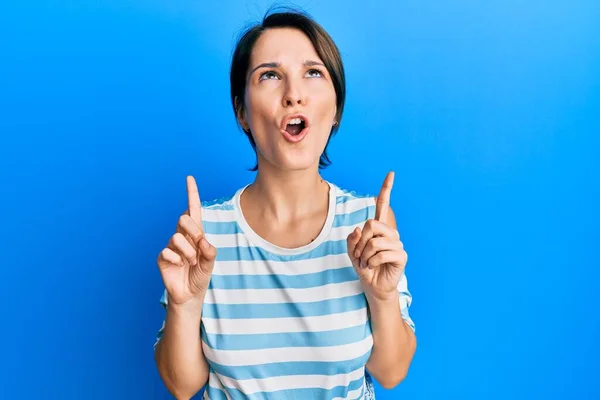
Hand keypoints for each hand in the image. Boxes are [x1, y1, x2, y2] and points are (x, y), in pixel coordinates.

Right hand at [157, 176, 216, 306]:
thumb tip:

# PROBLEM TO SOLVE:
Each line above that holds the string "hand" should be copied and shown.

# RESPONSE:
Hand keypoints for each hand in the image. Boxes are [x1, y1, x2, y2] and points are (x, y), in pixel coordinates.
Right hand at [157, 176, 216, 306]:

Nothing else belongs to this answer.